Lawrence does say that Levan, who was brought up on gospel and was in a gospel choir as a boy, would play gospel at the Paradise Garage. But it wasn’t a constant. “He’d only play it towards the very end of the night, often when there were only a few people on the floor,” Lawrence says. “It’s possible he played ‘Stand On The Word’ during those outro hours, but nobody has confirmed this and it clearly wasn’t a big record for him.” Danny Krivit and David DePino, the latter of whom would have significant firsthand knowledge of Levan’s selections as his protégé at the Garage, have said that they don’t remember Levan playing it at the club. It’s also telling that of the eight official compilations released of Levan’s “Paradise Garage Classics,” not a single one includes “Stand On The Word.”
I believe that someone believed that Larry Levan did a mix, and it just spread. In other words, credibility was automatic.

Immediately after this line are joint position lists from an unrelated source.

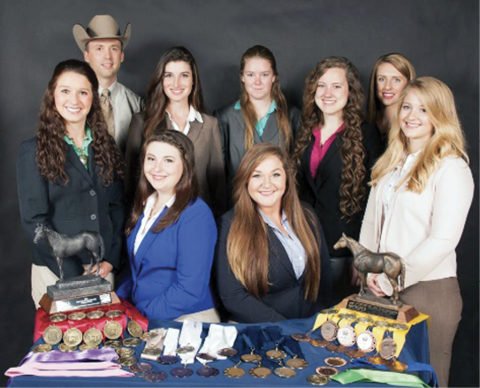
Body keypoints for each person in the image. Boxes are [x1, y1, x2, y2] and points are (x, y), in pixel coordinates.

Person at [360, 77, 474, 388]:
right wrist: (368, 269)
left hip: (429, 291)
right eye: (407, 107)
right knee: (381, 379)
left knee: (425, 380)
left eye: (423, 109)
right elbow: (371, 223)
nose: (411, 116)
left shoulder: (452, 167)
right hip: (381, 289)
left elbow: (442, 240)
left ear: (440, 115)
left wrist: (389, 279)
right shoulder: (391, 163)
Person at [17, 59, 125, 307]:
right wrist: (77, 273)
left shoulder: (107, 147)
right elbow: (34, 222)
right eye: (65, 90)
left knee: (105, 345)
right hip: (56, 272)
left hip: (102, 269)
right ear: (52, 94)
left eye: (83, 92)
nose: (74, 100)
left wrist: (111, 259)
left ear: (92, 99)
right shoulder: (33, 151)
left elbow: (118, 208)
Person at [293, 56, 382, 304]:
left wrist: (361, 256)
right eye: (321, 85)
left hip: (344, 255)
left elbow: (374, 201)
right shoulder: (304, 132)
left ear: (350, 91)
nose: (327, 93)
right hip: (306, 250)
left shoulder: (366, 135)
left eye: (337, 86)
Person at [215, 143, 332, 323]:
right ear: (246, 180)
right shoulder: (229, 224)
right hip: (261, 331)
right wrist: (285, 328)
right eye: (257, 176)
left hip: (310, 327)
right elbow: (233, 297)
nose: (266, 184)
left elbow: (324, 278)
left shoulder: (307, 215)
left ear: (286, 178)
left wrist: (318, 324)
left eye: (275, 174)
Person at [116, 131, 219, 322]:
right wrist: (117, 302)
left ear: (185, 166)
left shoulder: (196, 214)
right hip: (144, 315)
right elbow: (136, 270)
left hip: (185, 317)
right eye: (151, 158)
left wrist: (139, 316)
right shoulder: (143, 205)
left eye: (168, 160)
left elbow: (189, 290)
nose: (157, 168)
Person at [124, 47, 226, 217]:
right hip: (154, 221)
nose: (176, 83)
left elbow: (218, 189)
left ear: (193, 80)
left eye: (184, 75)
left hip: (198, 221)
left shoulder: (210, 125)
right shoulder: (142, 123)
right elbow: (130, 184)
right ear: (161, 80)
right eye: (169, 75)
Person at [215, 45, 301, 203]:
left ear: (274, 76)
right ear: (242, 77)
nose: (257, 82)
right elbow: (220, 178)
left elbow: (298, 173)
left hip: (279, 207)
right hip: (238, 209)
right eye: (250, 74)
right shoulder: (224, 118)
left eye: (264, 74)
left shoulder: (292, 116)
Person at [73, 14, 143, 155]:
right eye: (99, 48)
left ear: (121, 56)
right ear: (86, 56)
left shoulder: (137, 104)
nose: (107, 56)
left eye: (114, 49)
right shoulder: (72, 102)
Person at [366, 53, 415, 140]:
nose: (387, 86)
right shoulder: (367, 125)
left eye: (396, 80)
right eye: (382, 79)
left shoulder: (411, 126)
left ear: (408, 83)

Tony Humphries seems torn between mild frustration and genuine confusion over the song’s second life under Levan’s name, even if he is quick to dispel any idea that Levan is getting the credit he deserves. “It’s not like I want credit or I have a beef or something,” says Humphries. “I believe that someone believed that Larry Levan did a mix, and it just spread. In other words, credibility was automatic. And it was just taken for granted that he did this, and I think whoever was trying to make money just continued the whole thing….Put Frankie Knuckles’ name on something and it’s going to sell whether he did it or not. There’s no animosity, there’s no jealousy, there’s nothing negative about this. It’s like, well, if he did this, where is this? Where is this mix that Larry Levan did?”
First-hand memories of Levan are invariably affected by myth – “Were you there when he played ‘Music Is The Answer’ for an hour straight?” – as well as martyrdom (he died at the age of 38, buckling under complications of a heroin addiction so cataclysmic it drove him to sell his records in search of money to feed his fix). Levan’s beatification and canonization were assured whether or not he ever remixed “Stand On The Word,” let alone played it. Yet having Levan’s name attached altered the course of history for this humble single.
The confusion surrounding “Stand On The Word” is a testament both to Levan’s enduring commercial appeal and the capacity for misinformation made possible by the internet. Now, the Larry Levan remix is not just apocrypha but outright pseudepigrapha – a work that is falsely-attributed as opposed to one with simply opaque authorship. But for many believers, historical accuracy and definitive proof are irrelevant to the emotional or spiritual truths contained in the song itself, much like that of the stories in the Bible.
“Stand On The Word” remains a worship song regardless of whose fingerprints are smudged on a remix. The chorus rising in one voice, splitting into call-and-response, and its exhilarating piano lines can’t be seen as anything but gospel music. And in gospel music, it’s the authorship of the community that has been valued traditionally far more than a singular creator. A song’s success is dependent on how well it inspires the flock and stirs them to give thanks. As for “Stand On The Word,” maybe it’s better to just assume the message and medium were both sourced from something beyond an earthly conception of songwriter, engineer or even a remixer. It doesn’t matter who received the revelation first – only that it was eventually transmitted. And if so, that’s all there is to it: That’s how the good lord works.